第4話

 重い。

 何かが俺にのしかかっている。ああ、重い。今にも押しつぶされそうだ。一体何が俺の上にいるというのだろう?いや、これはどちらかと言えば踏みつけにされているような・・・・。

 とにかく、目を開けなければ分からない。深呼吸の後、俺は意を決して開眼した。


「―‼」


 そこに在ったのは真っ白な足。そしてその奥には純白の―。


「レースか。かなり際どい。なかなか攻めているな」


「死ね」


 蹴り飛ばされた。




 気を取り直して。

 俺は今、美少女と向かい合って座っている。俺は正座で、少女はまるで玉座のような、豪奢ごうしゃな椅子に足を組んで座っている。

 死にたくなるほど美しい顔立ちに、鮮血のように真っ赤な瞳。直視するのも憚られるほど輝かしい銀髪。

 身にまとう漆黒のドレスは体のラインを強調しており、妖艶ようえんさを放っている。

 彼女は一体、何者なのだろう?そしてここは、どこなのだろう?どこまでも真っ白で無機質なこの空間は―。

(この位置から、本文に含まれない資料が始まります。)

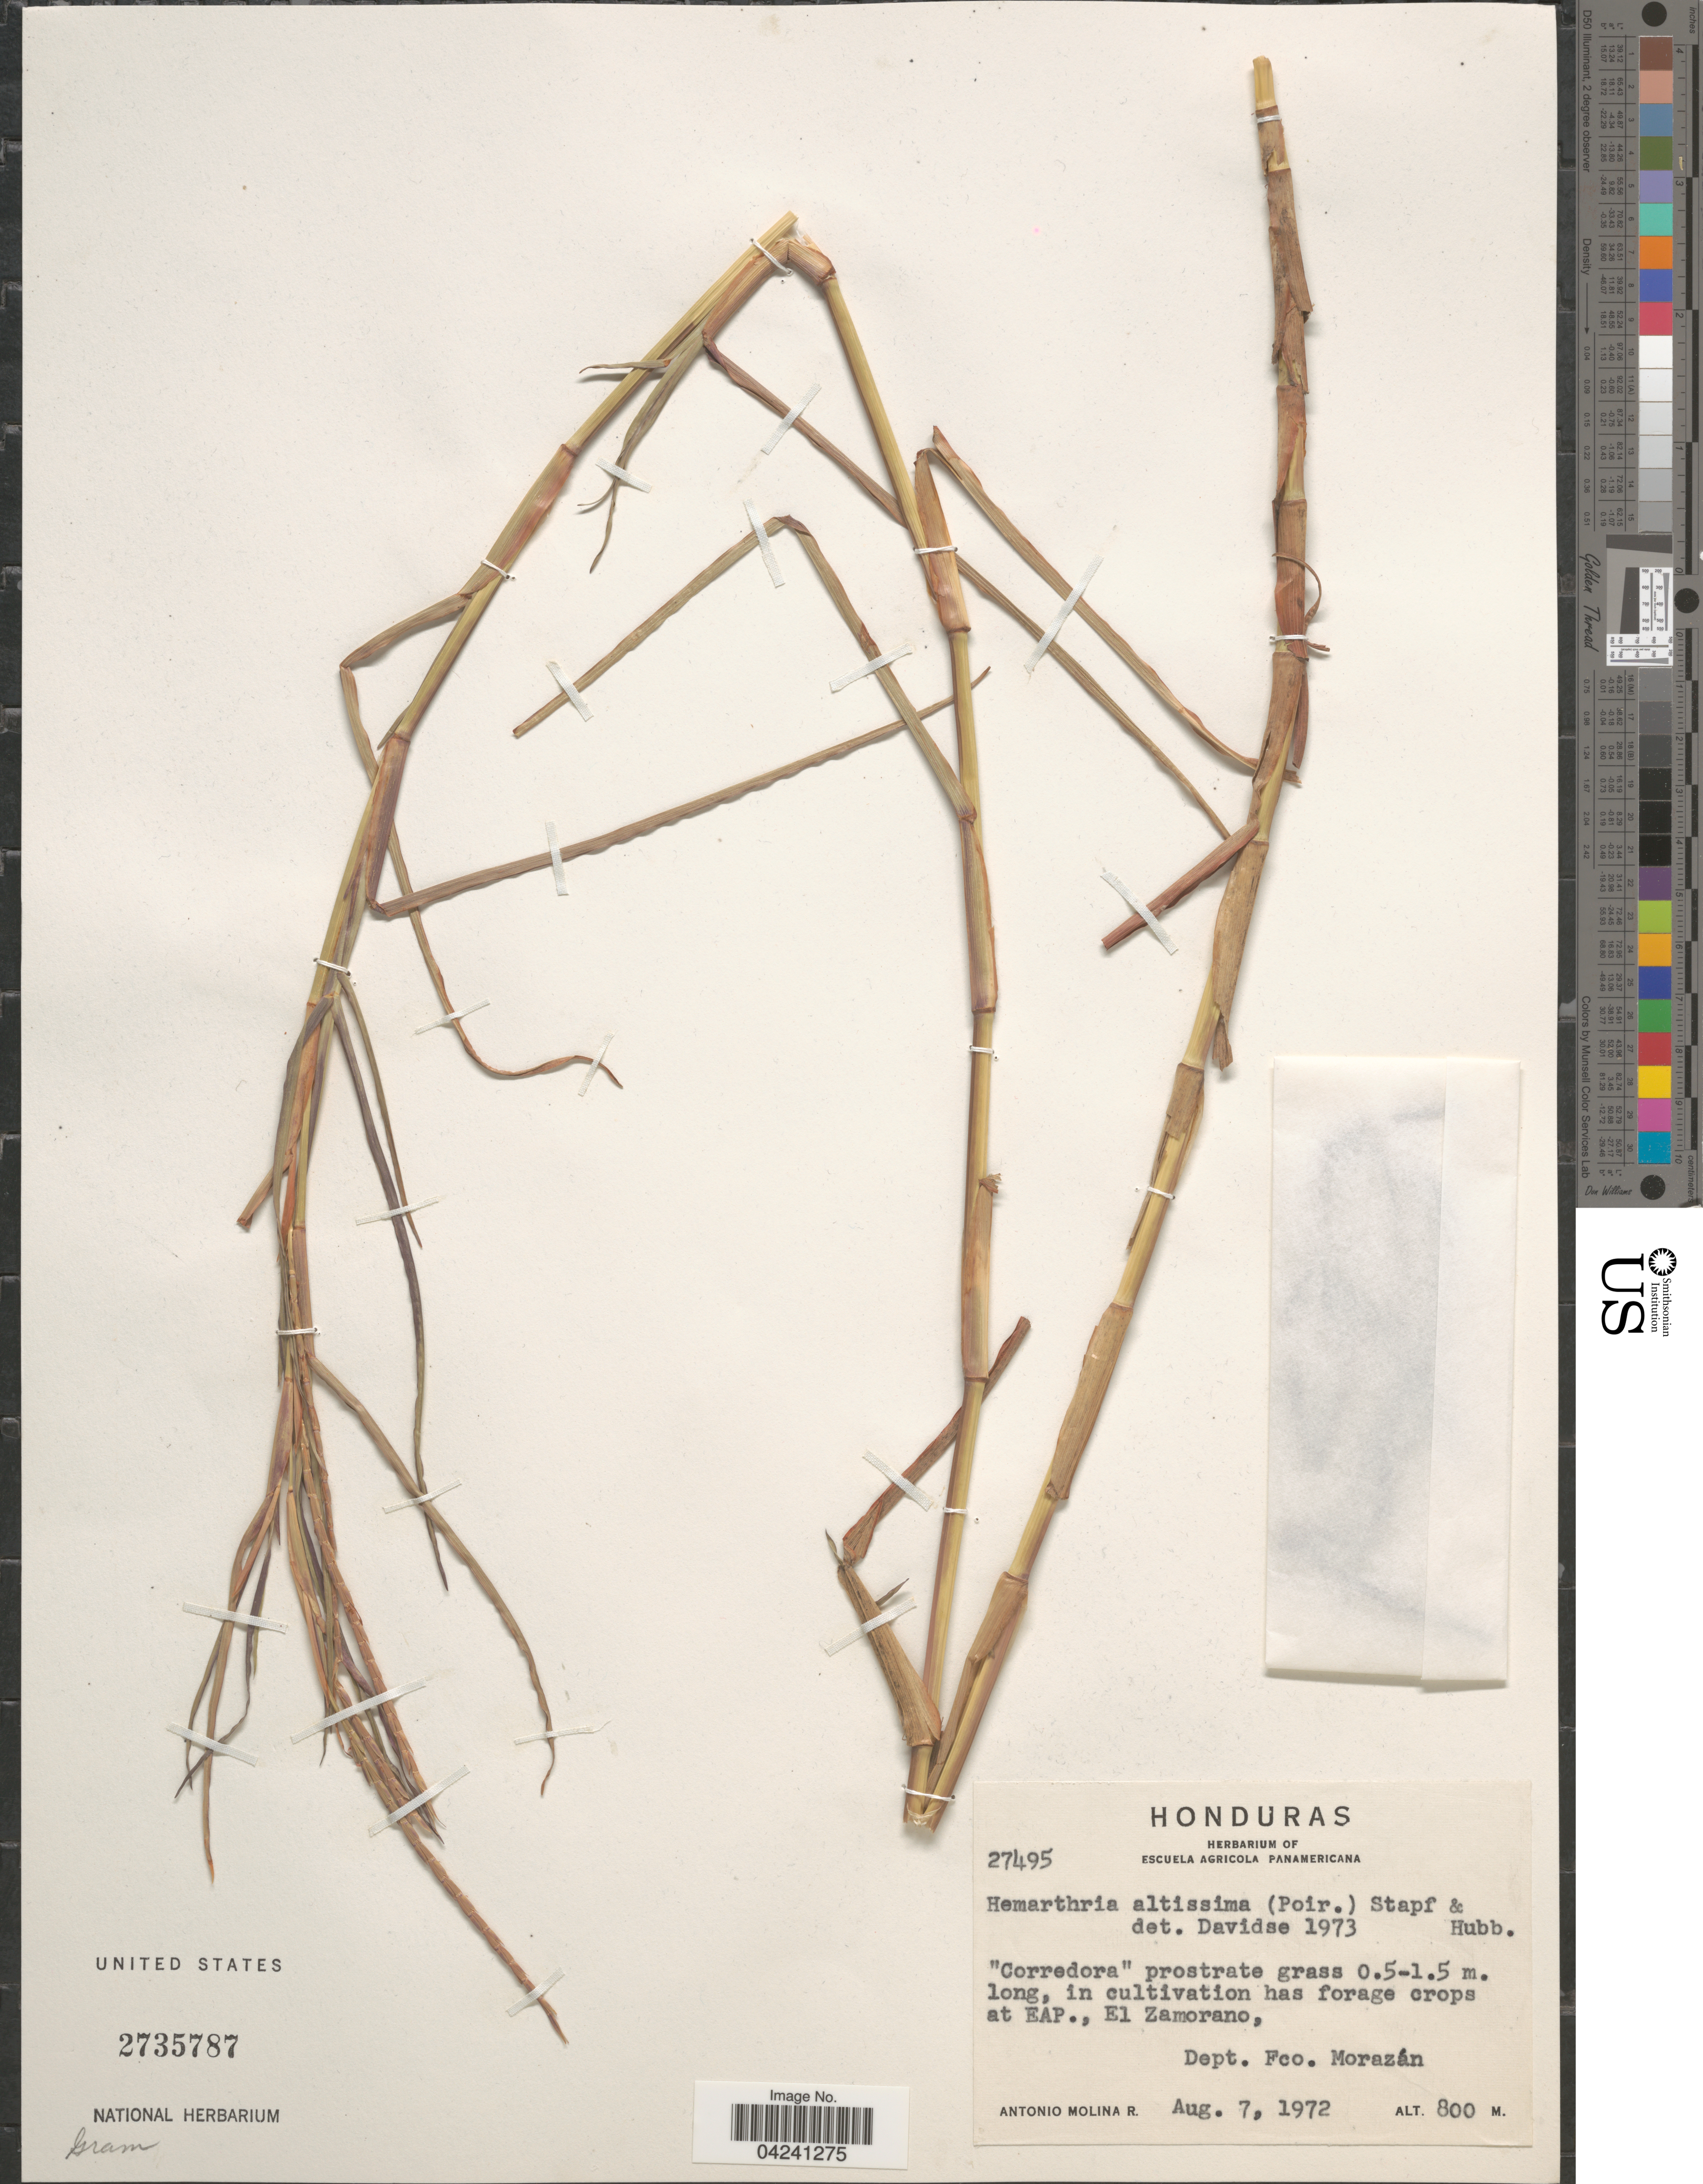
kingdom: Plantae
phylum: Tracheophyta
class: Liliopsida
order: Poales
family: Poaceae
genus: Hemarthria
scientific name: Hemarthria altissima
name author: (Poir.) Stapf & C. E. Hubb.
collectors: A. Molina R.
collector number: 27495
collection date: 1972-08-07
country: Honduras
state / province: Fco. Morazán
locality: At EAP., El Zamorano, Dept. Fco. Morazán.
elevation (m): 800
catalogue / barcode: US 2735787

「私は神よ。そしてここは、お前の精神世界―平たく言えば、心の中かしらね。そうでなければ、お前の両腕や眼球があることの説明がつかないでしょう?」


「・・・・なるほどな」


 全然なるほどではない。


「ま、すぐには理解できないでしょうね。でも理解を待つ時間はない。この干渉も『まだ』ほんの僅かしかできないだろうし」


「・・・・俺は、とりあえず生きているんだな」


「ええ。とても幸運なことにね。そしてさらに幸運な提案があるの。式見空也。あなたに両腕を返してあげようと思うんだけど、どうかしら」


「返すって・・・・やっぱりお前が俺が犠牲をささげたやつなんだな」


「そうよ」


 魔法の中でも最高位の第五階梯魔法。それを魔力ゼロの俺が使えるという奇跡を起こせるのは神くらいしかいないと予想はついていたが。それにしても返すとはどういうことだろう。


「警戒してる?でも理由はとても単純よ。お前の体、とても美味しかったわ。何度も繰り返し食べたくなるくらい、病みつきになるくらい。お前はとっても『生贄に向いている』。だから、お前に返す。お前が私に体を捧げれば、私はまたお前を食べられる。永久機関の完成でしょう?」


「超理論すぎて理解できないけど・・・・神様はそれでいいのか?」


「ええ。もちろん。犠牲を捧げる者にいろいろ事情があるのと同じように、捧げられる側にもいろいろ事情があるのよ。私の場合はあくまで娯楽のため。魔法なんていくらでもくれてやるわ。で、お返事は?」


 違和感はぬぐえない。でも相手は神だ。俺なんかが考えもよらないことを企んでいるのかもしれない。それを今看破するのは不可能。であれば、今はパスを切らずに友好的な関係を築いておくべきだろう。それに、両腕が戻ってくるというのはあまりに魅力的な条件すぎる。ずるいくらいに。


「分かった。提案を飲むよ」


「ええ。これからもよろしく。それじゃ、そろそろお別れね。次来るときは、踏まれないように気を付けなさいよ」


 それに関してはノーコメントだ。

 次はできるだけ気づかれないように目を覚ますとしよう。


「ああ、それとこれは純粋な親切心から言うんだけど。お前、随分長い間昏睡しているみたいだから覚悟しておきなさいよ」


「ああ。分かった。意外と優しいんだな」


「別に。ただの気まぐれよ」


「そうか」


 そういう神様は、ほんの少しだけ目を逸らしていたような、そんな気がした。しかしその真偽を問う間もなく、やがてやってきた猛烈な眠気は俺を再び闇へと誘った。